Some time back I downloaded a snippet from Microsoft that allowed Wallpaper Changing. Having a huge collection of wallpapers I always wanted to change my wallpapers frequently.

Using this snippet I create this proggy that catered my needs. Now, I am sharing it with all of you. 

It requires .NET framework to be installed. I don't remember which version exactly.

It works great on Windows XP as well as Windows Vista.

It is pretty user friendly, so need of help files. (I am bored to be frank)

It makes only a single change in registry that too if you want it to autostart with Windows.

Features:

1. Doesn't create a wallpaper list, but searches it on the fly
2. Ability to search folders recursively
3. Random as well as Sequential wallpaper shuffling. (The option seed allows you to define which wallpaper you want to show)

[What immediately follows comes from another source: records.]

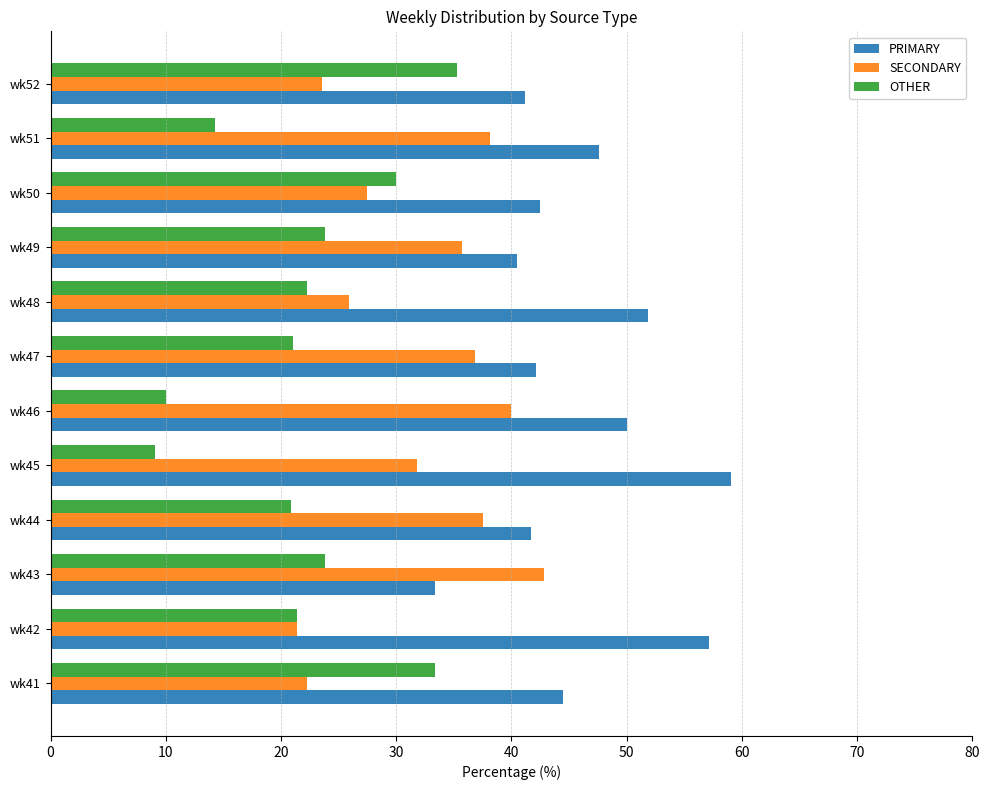

Rank the series by their maximum value, from lowest to highest.

OTHER, SECONDARY, PRIMARY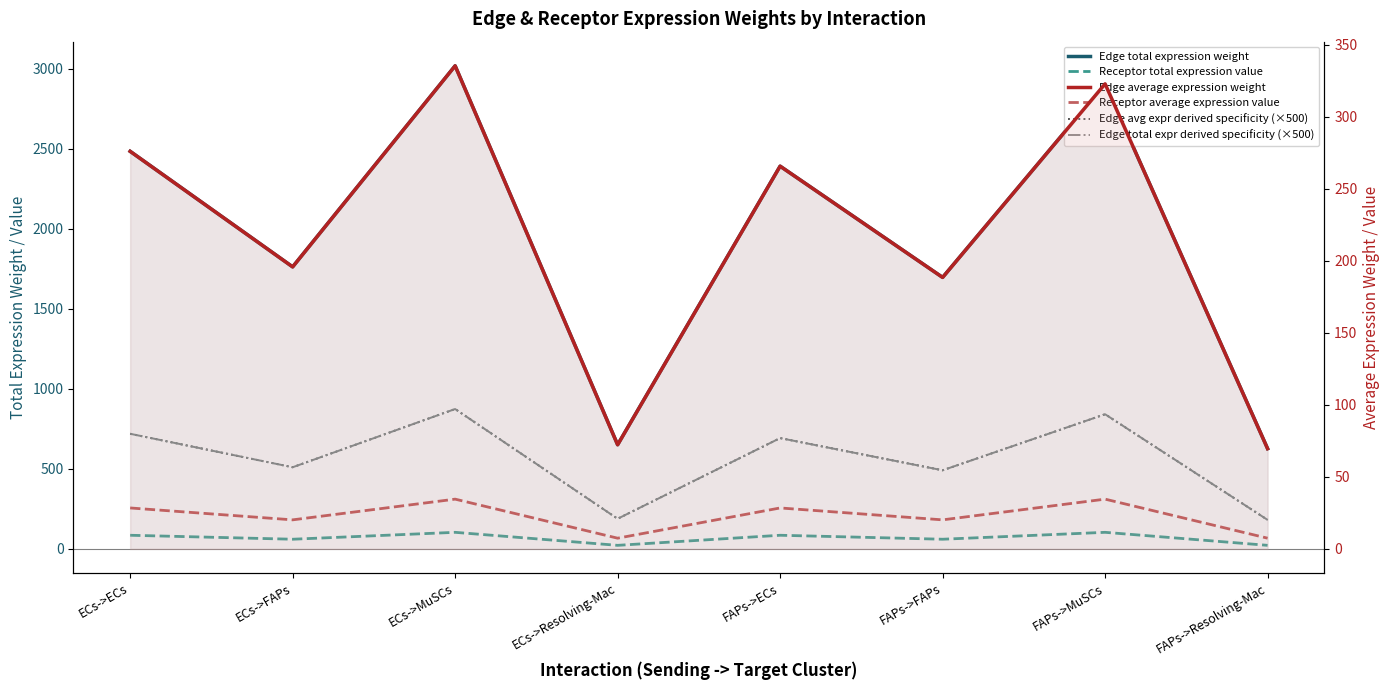

Where is the first local minimum for Receptor total expression value?

ECs->FAPs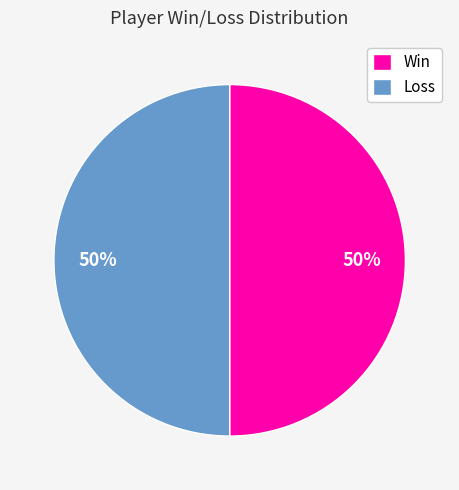

What percentage is the Win slice, to the nearest percent?

50%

> If you have the wallpapers Bliss001, Bliss002,..., Bliss020 and you specify the seed as 5, it will show Bliss001, Bliss006, Bliss011, Bliss16 and then back again


4. You can specify the no of seconds, minutes, hours, days or weeks to wait before cycling the wallpaper (1 Second to 3 Weeks)
5. Double click on the tray icon changes the wallpaper
6. Right clicking the icon, has many options such as Pausing the change.
7. Remove wallpaper (Handy if someone is knocking your door and you have Pamela Anderson pic set as your wallpaper)
8. Only 64 KB
9. No install needed.

Will write about it in detail soon.

Feedback appreciated. Thanks welcomed.

Download


----------



## almighty (Jul 30, 2007)

cooooooooooool man
thanx


----------



## casanova (Jul 31, 2007)

Thx for your appreciation. I am a noob in .NET

I hope I should become a pro soon and make a quality release


----------



## aryayush (Jul 31, 2007)

WOW! This is friggin' awesome, dude. Keep it up.


----------



## digish777 (Mar 18, 2008)

Visit this site for wallpapers
~snipped~


----------



## casanova (Mar 18, 2008)

^^
Spam reported


----------



## BBThumbHealer (Mar 18, 2008)

Nice app casanova ... keep up the gud work....

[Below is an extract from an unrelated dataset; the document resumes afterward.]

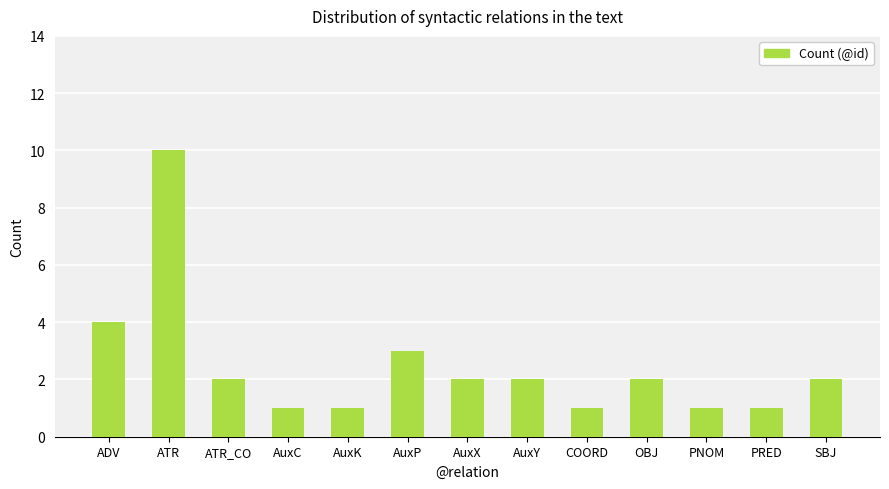

How many values are below 2?

5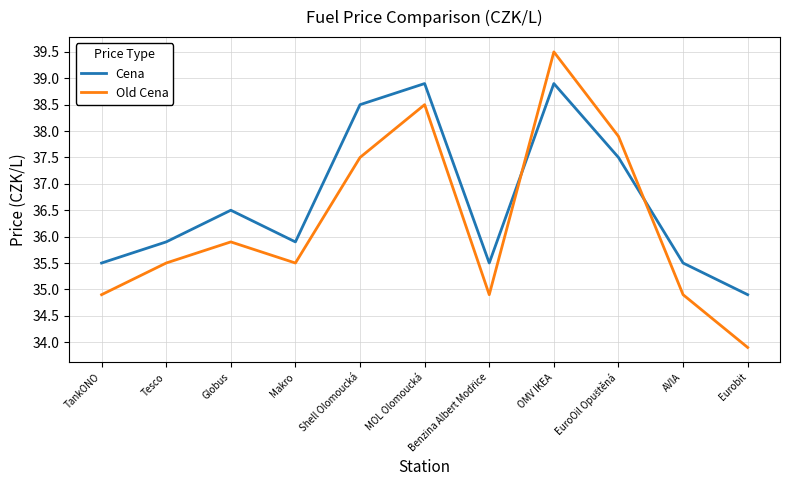

After their last crossing, which series has the higher values: Old Cena or Cena?

Cena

btw , i think there was no need of reporting the above post , bcoz it isn't his blog or so , he just gave a site for wallpapers ...


----------



## casanova (Mar 18, 2008)

Thanks buddy. Glad you liked it 

This poster has made four posts in 5 mins out of which last 3 posts were linking to the same site.


----------



## BBThumbHealer (Mar 18, 2008)

casanova said:


> This poster has made four posts in 5 mins out of which last 3 posts were linking to the same site.




ok .. didn't knew that .. saw only 1 post ... if that was the case , then definitely there was the need to report


----------